--- Text provided ---
Block 12 (Days 166–180): Post-mortem and Future Work
- Day 166-170: (Optional, reflection) Conduct a project post-mortem analysis. What were the key challenges? (e.g., managing the enormous search space of chess, ensuring stability of self-play learning without divergence, etc.) What could be improved with more time or resources? Document these insights. For instance, “In future, one could incorporate MuZero, which learns without knowing rules and could improve efficiency,” or “Our mimic engine could be extended to mimic specific styles at will by conditioning on a style vector, an area for research.”
- Day 171-175: Suggest how this work could be applied or extended. Perhaps using the mimic engine to train the RL engine (learning from human games first then self-play, which is known to speed up learning) – essentially combining the two approaches. Or deploying the engine in an online tournament to gauge its performance against human players worldwide. This forward looking section isn’t a deliverable per se but adds value to the documentation.
- Day 176-180: Wrap up any remaining loose ends. Ensure any external libraries or credits are properly cited. Push final code to GitHub if open-sourced. Final Deliverables:
- AlphaZero-like Chess Engine: An RL-trained model using self-play and MCTS, with a configurable strength setting.
- Mimic Chess Engine: A model trained on human games, emulating a specific player or play level.
- Both engines are accessible via UCI for integration into chess GUIs and come with complete documentation and example usage. With that, the RL Chess Engine program is complete, having produced a sophisticated chess AI suite over 6 months.

--- Brief 1 ---
In the Block 12 plan, swap "online tournament" for "online league" and reproduce everything from "- Day 171-175: Suggest" down to "to the documentation.".
--- Brief 2 ---
Which approach does the Block 12 plan name as one that learns without knowing rules?
--- Brief 3 ---
Rewrite the Block 12 paragraph that begins "Day 171-175: Suggest how" as a short bulleted list that keeps its main facts.

--- Extracted records ---
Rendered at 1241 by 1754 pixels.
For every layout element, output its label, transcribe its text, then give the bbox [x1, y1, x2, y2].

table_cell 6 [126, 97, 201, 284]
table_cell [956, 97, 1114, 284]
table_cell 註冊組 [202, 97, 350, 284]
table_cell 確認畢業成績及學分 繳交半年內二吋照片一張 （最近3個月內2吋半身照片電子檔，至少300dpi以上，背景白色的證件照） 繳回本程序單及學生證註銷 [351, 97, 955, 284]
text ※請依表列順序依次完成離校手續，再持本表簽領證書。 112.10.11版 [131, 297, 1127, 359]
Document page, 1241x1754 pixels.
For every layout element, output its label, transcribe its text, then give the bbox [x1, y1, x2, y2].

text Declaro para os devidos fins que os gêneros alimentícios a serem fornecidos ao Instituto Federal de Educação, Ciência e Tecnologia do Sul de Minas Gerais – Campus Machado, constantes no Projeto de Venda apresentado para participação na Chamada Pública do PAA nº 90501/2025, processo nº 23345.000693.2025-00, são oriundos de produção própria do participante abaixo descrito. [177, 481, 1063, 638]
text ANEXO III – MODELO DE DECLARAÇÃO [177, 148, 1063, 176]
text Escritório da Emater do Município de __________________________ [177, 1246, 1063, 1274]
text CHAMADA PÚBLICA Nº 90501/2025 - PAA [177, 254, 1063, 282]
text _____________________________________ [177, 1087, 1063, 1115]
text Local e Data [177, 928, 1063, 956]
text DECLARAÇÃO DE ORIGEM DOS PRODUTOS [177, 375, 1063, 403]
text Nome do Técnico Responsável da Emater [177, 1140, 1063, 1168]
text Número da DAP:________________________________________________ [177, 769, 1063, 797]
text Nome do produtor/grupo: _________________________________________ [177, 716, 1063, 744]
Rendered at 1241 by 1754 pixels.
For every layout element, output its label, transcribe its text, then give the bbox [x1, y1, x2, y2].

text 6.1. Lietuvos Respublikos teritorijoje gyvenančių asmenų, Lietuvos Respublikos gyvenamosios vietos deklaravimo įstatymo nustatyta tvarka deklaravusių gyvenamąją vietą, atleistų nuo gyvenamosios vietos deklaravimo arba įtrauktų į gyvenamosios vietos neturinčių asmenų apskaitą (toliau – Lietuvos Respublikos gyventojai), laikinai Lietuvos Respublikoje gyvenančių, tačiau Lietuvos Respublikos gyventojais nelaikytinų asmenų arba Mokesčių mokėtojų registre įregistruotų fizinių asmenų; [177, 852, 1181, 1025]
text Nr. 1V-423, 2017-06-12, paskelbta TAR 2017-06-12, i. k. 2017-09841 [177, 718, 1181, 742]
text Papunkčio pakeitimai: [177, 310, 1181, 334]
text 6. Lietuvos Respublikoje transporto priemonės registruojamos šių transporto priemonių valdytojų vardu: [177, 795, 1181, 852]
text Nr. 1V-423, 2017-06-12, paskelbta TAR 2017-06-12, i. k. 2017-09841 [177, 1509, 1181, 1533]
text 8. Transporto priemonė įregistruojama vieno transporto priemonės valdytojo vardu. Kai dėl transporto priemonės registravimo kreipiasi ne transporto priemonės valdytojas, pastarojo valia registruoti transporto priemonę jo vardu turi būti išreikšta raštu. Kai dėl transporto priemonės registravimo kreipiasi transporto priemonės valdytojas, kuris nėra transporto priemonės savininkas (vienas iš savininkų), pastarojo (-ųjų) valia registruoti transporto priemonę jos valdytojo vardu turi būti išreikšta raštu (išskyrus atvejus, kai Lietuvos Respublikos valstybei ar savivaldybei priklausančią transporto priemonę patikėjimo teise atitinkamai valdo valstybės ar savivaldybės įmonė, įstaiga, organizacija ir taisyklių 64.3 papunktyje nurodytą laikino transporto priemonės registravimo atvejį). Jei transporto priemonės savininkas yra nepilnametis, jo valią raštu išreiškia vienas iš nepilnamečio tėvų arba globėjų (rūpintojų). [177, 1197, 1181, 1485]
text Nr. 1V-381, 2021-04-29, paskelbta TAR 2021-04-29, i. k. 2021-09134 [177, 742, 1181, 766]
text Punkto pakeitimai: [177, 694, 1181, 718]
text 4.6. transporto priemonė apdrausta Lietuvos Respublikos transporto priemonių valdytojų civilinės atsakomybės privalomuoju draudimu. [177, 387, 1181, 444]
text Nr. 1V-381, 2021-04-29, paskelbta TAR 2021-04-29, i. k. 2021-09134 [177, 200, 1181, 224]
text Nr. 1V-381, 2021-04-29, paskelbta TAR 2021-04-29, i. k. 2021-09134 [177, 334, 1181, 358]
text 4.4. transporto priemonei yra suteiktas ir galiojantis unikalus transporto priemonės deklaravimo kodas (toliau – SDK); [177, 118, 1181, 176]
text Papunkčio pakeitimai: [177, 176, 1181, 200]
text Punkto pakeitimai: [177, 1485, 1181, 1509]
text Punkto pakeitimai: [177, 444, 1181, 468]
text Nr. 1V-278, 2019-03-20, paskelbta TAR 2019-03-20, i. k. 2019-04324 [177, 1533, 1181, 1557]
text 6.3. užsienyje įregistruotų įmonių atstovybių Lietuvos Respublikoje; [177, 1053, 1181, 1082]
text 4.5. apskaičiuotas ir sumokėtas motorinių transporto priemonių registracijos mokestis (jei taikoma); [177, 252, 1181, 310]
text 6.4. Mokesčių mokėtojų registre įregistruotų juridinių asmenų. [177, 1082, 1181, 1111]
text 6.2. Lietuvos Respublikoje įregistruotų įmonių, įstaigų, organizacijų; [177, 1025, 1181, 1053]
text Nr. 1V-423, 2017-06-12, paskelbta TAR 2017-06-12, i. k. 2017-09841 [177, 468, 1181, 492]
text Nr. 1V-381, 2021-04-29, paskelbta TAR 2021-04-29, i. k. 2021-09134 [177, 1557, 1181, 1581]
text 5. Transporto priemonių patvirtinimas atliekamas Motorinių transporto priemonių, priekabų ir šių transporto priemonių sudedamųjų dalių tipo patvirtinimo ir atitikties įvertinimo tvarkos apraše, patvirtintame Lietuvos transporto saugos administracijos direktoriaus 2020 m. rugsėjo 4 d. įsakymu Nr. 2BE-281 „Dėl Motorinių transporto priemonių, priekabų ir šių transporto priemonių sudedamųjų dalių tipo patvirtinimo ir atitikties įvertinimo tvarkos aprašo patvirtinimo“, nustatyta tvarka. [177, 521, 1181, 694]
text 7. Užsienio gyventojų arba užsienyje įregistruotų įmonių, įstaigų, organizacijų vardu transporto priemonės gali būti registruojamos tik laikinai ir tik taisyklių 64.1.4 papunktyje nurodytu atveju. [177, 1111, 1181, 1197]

--- Answer section 1 ---
- Day 171-175: Suggest how this work could be applied or extended. Perhaps using the mimic engine to train the RL engine (learning from human games first then self-play, which is known to speed up learning) – essentially combining the two approaches. Or deploying the engine in an online league to gauge its performance against human players worldwide. This forward looking section isn’t a deliverable per se but adds value to the documentation.

--- Answer section 2 ---
MuZero.

--- Answer section 3 ---
- Days 171–175: suggest ways to apply or extend the work.
- Use the mimic engine to train the RL engine: learn from human games first, then self-play, which is known to speed up learning.
- Deploy the engine in an online tournament to gauge its performance against human players worldwide.
- This section is not a deliverable but adds value to the documentation.